Comment cela s'articule avec les guides doctor, Docker, proxy et Kubernetes

Cet article couvre la supervision longue durée, l'hygiène journaux/disque et l'ordre de tri des blocages sur Mac distants ; le guide doctor couvre la validation post-installation ; la checklist réseau Docker le routage conteneur ; le guide reverse proxy le TLS et le WebSocket ; le guide sondes de santé la sémantique de l'orchestrateur. Documentez dans l'ordre installation → réseau → périphérie → régime permanent pour éviter les runbooks dupliqués.

Pourquoi un portable seul est un mauvais hôte pour OpenClaw longue durée

Plages de veille, rythme des correctifs et réseaux itinérants résistent aux SLA écrits ; partager disque et bande passante avec le travail quotidien complique l'isolation des blocages et des rafales de journaux. Un Mac distant dédié et contractuel découple politique d'alimentation, paliers disque et sortie réseau des habitudes individuelles.

Lorsque vous avez besoin de la même région que vos testeurs CI, d'une faible probabilité de veille et d'un disque et une bande passante prévisibles pour OpenClaw et l'automatisation, les hôtes Mac cloud MACCOME offrent un plan d'exécution plus stable : commencez par les tarifs de location Mac mini, puis ouvrez la commande régionale pour Singapour, Tokyo, Séoul, Hong Kong, Virginie (US East) ou Silicon Valley (US West). Les flux de connexion sont décrits dans le centre d'aide.

Questions fréquentes

Après redémarrage : démon ou configuration en premier ?

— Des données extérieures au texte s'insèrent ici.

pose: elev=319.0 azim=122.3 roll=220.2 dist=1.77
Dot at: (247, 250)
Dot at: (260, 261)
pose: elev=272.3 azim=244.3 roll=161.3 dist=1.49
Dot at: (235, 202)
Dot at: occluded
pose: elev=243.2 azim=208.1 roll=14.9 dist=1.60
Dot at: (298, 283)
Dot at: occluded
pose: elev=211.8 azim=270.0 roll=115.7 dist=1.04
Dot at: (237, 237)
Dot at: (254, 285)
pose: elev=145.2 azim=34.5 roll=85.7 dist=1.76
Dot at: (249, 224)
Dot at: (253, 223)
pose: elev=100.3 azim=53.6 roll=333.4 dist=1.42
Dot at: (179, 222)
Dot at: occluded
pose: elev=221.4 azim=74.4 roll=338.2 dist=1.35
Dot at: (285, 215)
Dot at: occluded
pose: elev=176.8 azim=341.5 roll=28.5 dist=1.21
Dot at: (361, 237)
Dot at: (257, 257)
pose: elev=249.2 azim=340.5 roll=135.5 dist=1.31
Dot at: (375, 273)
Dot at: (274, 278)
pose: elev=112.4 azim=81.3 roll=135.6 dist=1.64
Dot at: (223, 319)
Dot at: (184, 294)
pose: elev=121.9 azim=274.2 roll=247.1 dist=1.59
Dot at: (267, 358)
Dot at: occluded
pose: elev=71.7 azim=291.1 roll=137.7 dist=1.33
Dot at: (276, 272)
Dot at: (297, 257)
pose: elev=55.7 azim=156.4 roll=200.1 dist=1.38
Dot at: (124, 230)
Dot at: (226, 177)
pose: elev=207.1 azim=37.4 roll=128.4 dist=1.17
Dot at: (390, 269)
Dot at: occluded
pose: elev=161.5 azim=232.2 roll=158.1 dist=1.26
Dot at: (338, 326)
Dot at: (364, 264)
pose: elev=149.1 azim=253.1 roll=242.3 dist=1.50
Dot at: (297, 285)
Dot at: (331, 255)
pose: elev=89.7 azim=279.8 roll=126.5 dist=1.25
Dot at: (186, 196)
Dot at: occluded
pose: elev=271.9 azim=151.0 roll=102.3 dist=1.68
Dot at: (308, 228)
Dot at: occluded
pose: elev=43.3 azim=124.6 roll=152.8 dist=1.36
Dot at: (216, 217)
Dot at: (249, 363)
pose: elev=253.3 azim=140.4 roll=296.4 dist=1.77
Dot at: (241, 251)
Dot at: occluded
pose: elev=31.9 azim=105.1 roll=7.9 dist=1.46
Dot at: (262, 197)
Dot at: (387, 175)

Exécution au premier plan pour prouver que la configuration est lisible, puis revoir l'environnement et les chemins du plist ou de l'unité. Étapes d'installation complémentaires dans le guide de dépannage doctor.

Les journaux peuvent-ils remplir le disque ?

Oui—courant sans surveillance. Ajoutez rotation, alertes et masquage en pipeline. Comparez les paliers sur les tarifs de location Mac mini.

L'interface se charge mais pas de réponses ?

Trier modèle, canal, puis file—ne pas seulement redémarrer. Croiser avec la checklist de dépannage des canaux.

Le Mac distant se met souvent en veille ?

Ajuster l'alimentation et s'appuyer sur les superviseurs pour relancer ; confirmer les fenêtres de maintenance côté fournisseur. Recherche par mot-clé dans le centre d'aide pour la connectivité.